Control yourself: Biofeedback helps ease migraine pain and more

Biofeedback helps ease migraine pain and more

By Mia Summerson
Niagara Gazette

Niagara Gazette — People who suffer from problems such as migraines and hypertension now have a new option to help control their symptoms, thanks to the efforts of a psychology professor from Lewiston. 

Jim Abbondanza is using biofeedback to create a system that helps people see what is happening in their body, combined with other psychological tools such as audiotapes to help patients relax so they can learn to control their bodily functions, including blood flow and heart rate. The feedback from the computer screen helps to affirm a patient’s progress.

“If you want to learn to sink a basket, you stand back and toss the ball,” Abbondanza said. “When you shoot and miss, your eyes provide you with feedback that tells you that you have to shoot with a little less strength or more to the right. 

“Without that visual feedback you would not be able to learn to sink that basket.” He added that the brain makes chemical pathways that helps people learn how to do things. That’s why a person can learn to shoot a basket in the same way they can learn to control bodily functions. 

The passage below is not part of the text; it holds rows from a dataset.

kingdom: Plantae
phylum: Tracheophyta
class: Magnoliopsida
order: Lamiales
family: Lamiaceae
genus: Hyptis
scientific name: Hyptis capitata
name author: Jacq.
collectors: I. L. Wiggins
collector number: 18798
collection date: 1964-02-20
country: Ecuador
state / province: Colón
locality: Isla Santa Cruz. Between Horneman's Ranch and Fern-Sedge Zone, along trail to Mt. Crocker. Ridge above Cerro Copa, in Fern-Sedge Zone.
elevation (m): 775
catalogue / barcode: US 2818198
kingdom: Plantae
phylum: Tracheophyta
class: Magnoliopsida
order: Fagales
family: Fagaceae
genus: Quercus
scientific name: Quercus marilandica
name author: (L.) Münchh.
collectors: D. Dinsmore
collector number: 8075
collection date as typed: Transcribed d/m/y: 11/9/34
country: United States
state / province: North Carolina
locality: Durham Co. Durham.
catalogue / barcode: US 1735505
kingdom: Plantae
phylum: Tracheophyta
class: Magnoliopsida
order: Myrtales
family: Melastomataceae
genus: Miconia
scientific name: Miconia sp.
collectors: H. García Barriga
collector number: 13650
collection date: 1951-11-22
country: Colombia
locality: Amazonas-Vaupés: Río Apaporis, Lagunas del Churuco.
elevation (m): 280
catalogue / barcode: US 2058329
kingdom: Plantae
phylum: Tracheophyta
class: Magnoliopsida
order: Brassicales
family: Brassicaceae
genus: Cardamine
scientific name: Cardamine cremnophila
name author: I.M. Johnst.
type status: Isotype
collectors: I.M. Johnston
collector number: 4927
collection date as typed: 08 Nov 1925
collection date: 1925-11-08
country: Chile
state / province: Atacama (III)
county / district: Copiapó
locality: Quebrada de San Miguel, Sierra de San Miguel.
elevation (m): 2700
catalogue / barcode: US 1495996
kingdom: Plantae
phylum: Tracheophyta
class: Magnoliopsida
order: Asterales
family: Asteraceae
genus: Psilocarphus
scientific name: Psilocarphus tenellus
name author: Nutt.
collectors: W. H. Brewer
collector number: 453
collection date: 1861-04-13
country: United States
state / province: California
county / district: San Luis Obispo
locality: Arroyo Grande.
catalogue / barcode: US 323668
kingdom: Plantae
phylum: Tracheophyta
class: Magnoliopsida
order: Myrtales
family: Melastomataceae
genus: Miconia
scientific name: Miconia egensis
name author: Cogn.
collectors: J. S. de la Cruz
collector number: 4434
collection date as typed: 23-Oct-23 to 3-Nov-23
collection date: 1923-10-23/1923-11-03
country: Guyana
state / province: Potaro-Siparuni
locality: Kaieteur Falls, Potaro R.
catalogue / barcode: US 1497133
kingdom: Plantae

Abbondanza, who retired three years ago, and still teaches part-time at Niagara County Community College, has been teaching psychology for almost 50 years. In the mid-70s he said, being fond of technology, he took up an interest in the study of biofeedback. 

He was the first person in the U.S. certified to practice biofeedback with patients and created the first biofeedback lab in the SUNY system at NCCC. 

One of Abbondanza’s success stories has come in the form of 12-year-old Liz Collins, who suffers from migraines and a form of a disease called Raynaud’s, which makes it difficult for blood to get to the tips of the extremities. 

Since, according to Abbondanza, migraines are technically high blood pressure in the head, his focus with Liz is to help her learn to redirect the flow of her blood. 

“It’s worked really well for me,” Liz said of her experience using biofeedback. “I use a system that Jim has created on his computer. It measures my temperature.

“I have to control my blood flow from my head to my fingertips. The best way to do it is to just think to yourself, ‘my right arm feels warm and heavy,’ and then it just starts to feel warm and heavy. It’s really amazing actually.” 

“The more you use it the better you get at it,” said Abbondanza. “There are two criteria that we aim at here, one is recognizing the onset symptoms, and the second one would be to increase the temperature of the hand very rapidly. The more she’s doing it the shorter the time gets.”

Liz has reached a point where she can control her blood flow without having to look a computer screen, and she has memorized the audiotapes. She reported that she was recently able to raise the temperature of her fingers 20 degrees in 412 seconds. Now, she has learned to identify the onset of her migraines and can use biofeedback to stop them about half of the time, she said. 

Abbondanza, whose company is called Quantum Research & Prova Research Inc., says his next step is to create an online network where patients can log on using a smart-phone app or a computer and inexpensive equipment to practice biofeedback. This way the program can reach more people for less money. Another benefit of the online system, Abbondanza says, is peer support, so that patients can discuss their progress together and help each other. The plan is to have a website launched by the end of the year, he said.